__INSTRUCTION__.
Please reproduce all of the lines below word for word, keeping their order and wording unchanged.

(RECORD SET begins)

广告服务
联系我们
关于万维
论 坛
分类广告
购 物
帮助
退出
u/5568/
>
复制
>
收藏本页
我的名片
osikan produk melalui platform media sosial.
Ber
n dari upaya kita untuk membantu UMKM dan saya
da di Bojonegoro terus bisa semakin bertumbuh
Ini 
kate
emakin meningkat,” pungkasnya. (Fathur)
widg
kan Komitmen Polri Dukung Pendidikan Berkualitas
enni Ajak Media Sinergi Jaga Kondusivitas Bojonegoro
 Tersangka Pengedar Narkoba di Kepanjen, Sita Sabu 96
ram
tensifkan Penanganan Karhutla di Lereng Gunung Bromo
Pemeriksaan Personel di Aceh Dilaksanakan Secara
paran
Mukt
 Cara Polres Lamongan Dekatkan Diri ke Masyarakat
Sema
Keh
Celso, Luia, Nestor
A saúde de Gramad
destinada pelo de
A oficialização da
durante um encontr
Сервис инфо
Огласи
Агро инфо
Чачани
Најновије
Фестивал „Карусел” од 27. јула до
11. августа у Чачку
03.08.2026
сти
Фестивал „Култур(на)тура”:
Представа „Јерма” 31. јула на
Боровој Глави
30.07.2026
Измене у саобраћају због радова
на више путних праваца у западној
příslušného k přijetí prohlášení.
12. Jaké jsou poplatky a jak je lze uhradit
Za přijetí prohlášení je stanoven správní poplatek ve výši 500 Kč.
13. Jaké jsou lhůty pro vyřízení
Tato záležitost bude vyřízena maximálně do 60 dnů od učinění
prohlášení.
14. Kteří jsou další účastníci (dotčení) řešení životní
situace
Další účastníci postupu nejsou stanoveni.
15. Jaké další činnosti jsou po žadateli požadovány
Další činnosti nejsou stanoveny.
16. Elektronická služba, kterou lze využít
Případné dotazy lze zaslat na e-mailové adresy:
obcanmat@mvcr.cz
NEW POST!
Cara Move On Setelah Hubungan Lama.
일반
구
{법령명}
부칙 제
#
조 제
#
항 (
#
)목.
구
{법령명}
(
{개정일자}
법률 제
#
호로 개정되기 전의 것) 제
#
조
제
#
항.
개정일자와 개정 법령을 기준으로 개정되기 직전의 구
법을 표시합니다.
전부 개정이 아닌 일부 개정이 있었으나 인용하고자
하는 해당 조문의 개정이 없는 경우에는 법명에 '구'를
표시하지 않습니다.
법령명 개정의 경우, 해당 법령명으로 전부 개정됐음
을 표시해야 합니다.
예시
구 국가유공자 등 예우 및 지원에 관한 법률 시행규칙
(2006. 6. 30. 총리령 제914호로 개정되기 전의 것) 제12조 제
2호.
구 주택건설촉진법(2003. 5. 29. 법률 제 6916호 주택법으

(RECORD SET ends)

__PROBLEM SOLUTION__.
广告服务
联系我们
关于万维
论 坛
分类广告
购 物
帮助
退出
u/5568/
>
复制
>
收藏本页
我的名片
osikan produk melalui platform media sosial.
Ber
n dari upaya kita untuk membantu UMKM dan saya
da di Bojonegoro terus bisa semakin bertumbuh
Ini 
kate
emakin meningkat,” pungkasnya. (Fathur)
widg
kan Komitmen Polri Dukung Pendidikan Berkualitas
enni Ajak Media Sinergi Jaga Kondusivitas Bojonegoro
 Tersangka Pengedar Narkoba di Kepanjen, Sita Sabu 96
ram
tensifkan Penanganan Karhutla di Lereng Gunung Bromo
Pemeriksaan Personel di Aceh Dilaksanakan Secara
paran
Mukt
 Cara Polres Lamongan Dekatkan Diri ke Masyarakat
Sema
Keh
Celso, Luia, Nestor
A saúde de Gramad
destinada pelo de
A oficialização da
durante um encontr
Сервис инфо
Огласи
Агро инфо
Чачани
Најновије
Фестивал „Карусел” од 27. јула до
11. августа у Чачку
03.08.2026
сти
Фестивал „Култур(на)тура”:
Представа „Јерма” 31. јула на
Боровој Глави
30.07.2026
Измене у саобраћају због радова
на више путних праваца у западној
příslušného k přijetí prohlášení.
12. Jaké jsou poplatky a jak je lze uhradit
Za přijetí prohlášení je stanoven správní poplatek ve výši 500 Kč.
13. Jaké jsou lhůty pro vyřízení
Tato záležitost bude vyřízena maximálně do 60 dnů od učinění
prohlášení.
14. Kteří jsou další účastníci (dotčení) řešení životní
situace
Další účastníci postupu nejsou stanoveni.
15. Jaké další činnosti jsou po žadateli požadovány
Další činnosti nejsou stanoveny.
16. Elektronická služba, kterou lze využít
Případné dotazy lze zaslat na e-mailové adresy:
obcanmat@mvcr.cz
NEW POST!
Cara Move On Setelah Hubungan Lama.
일반
구
{법령명}
부칙 제
#
조 제
#
항 (
#
)목.
구
{법령명}
(
{개정일자}
법률 제
#
호로 개정되기 전의 것) 제
#
조
제
#
항.
개정일자와 개정 법령을 기준으로 개정되기 직전의 구
법을 표시합니다.
전부 개정이 아닌 일부 개정이 있었으나 인용하고자
하는 해당 조문의 개정이 없는 경우에는 법명에 '구'를
표시하지 않습니다.
법령명 개정의 경우, 해당 법령명으로 전부 개정됐음
을 표시해야 합니다.
예시
구 국가유공자 등 예우 및 지원에 관한 법률 시행규칙
(2006. 6. 30. 총리령 제914호로 개정되기 전의 것) 제12조 제
2호.
구 주택건설촉진법(2003. 5. 29. 법률 제 6916호 주택법으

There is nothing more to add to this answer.